=== Data for the task ===
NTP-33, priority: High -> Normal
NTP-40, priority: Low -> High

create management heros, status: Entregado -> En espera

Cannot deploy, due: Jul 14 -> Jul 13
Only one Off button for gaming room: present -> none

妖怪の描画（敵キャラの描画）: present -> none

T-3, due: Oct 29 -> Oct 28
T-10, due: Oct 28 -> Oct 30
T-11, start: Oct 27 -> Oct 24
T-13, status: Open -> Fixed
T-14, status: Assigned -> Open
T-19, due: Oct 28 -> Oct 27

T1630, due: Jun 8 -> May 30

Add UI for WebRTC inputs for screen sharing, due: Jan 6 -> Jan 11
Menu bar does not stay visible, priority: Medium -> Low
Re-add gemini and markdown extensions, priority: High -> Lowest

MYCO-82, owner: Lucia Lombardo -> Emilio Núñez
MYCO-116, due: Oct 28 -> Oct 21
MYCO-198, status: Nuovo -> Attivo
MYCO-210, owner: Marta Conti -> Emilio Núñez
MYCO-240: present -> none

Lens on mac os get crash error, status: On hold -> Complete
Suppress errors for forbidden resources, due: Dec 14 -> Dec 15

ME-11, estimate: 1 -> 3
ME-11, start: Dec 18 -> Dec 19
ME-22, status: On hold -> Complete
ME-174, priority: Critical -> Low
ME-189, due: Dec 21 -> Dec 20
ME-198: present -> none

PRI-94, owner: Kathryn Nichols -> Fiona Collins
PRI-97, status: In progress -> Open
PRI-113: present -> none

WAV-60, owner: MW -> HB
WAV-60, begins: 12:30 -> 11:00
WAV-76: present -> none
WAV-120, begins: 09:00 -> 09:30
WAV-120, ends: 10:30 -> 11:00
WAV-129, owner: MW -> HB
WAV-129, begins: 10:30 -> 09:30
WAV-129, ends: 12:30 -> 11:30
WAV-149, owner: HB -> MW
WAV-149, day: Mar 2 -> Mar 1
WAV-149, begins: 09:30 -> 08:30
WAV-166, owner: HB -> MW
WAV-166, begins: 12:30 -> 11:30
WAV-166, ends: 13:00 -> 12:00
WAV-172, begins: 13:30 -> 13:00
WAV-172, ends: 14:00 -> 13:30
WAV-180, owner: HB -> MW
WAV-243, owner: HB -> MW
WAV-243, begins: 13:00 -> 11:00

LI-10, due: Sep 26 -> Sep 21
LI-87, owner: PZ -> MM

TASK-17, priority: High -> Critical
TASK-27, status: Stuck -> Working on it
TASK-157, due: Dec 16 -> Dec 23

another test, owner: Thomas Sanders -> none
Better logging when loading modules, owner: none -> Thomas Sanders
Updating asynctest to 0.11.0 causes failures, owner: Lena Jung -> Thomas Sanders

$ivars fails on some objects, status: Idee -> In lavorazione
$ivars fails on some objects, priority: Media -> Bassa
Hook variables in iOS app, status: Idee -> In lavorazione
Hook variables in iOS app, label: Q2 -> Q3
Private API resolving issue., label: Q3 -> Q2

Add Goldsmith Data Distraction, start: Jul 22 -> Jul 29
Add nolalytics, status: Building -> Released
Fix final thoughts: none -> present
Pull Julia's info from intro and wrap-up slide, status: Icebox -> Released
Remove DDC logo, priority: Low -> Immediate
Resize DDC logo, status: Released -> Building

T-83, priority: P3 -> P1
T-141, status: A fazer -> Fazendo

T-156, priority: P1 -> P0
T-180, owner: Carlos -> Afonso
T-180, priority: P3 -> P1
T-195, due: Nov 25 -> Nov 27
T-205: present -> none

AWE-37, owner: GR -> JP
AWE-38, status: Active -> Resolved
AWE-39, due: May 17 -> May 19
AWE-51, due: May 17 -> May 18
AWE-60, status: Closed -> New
===
Directive ->
How many lines of the entries above include the word "Released"? Answer with the number only.

Exercise output ->
3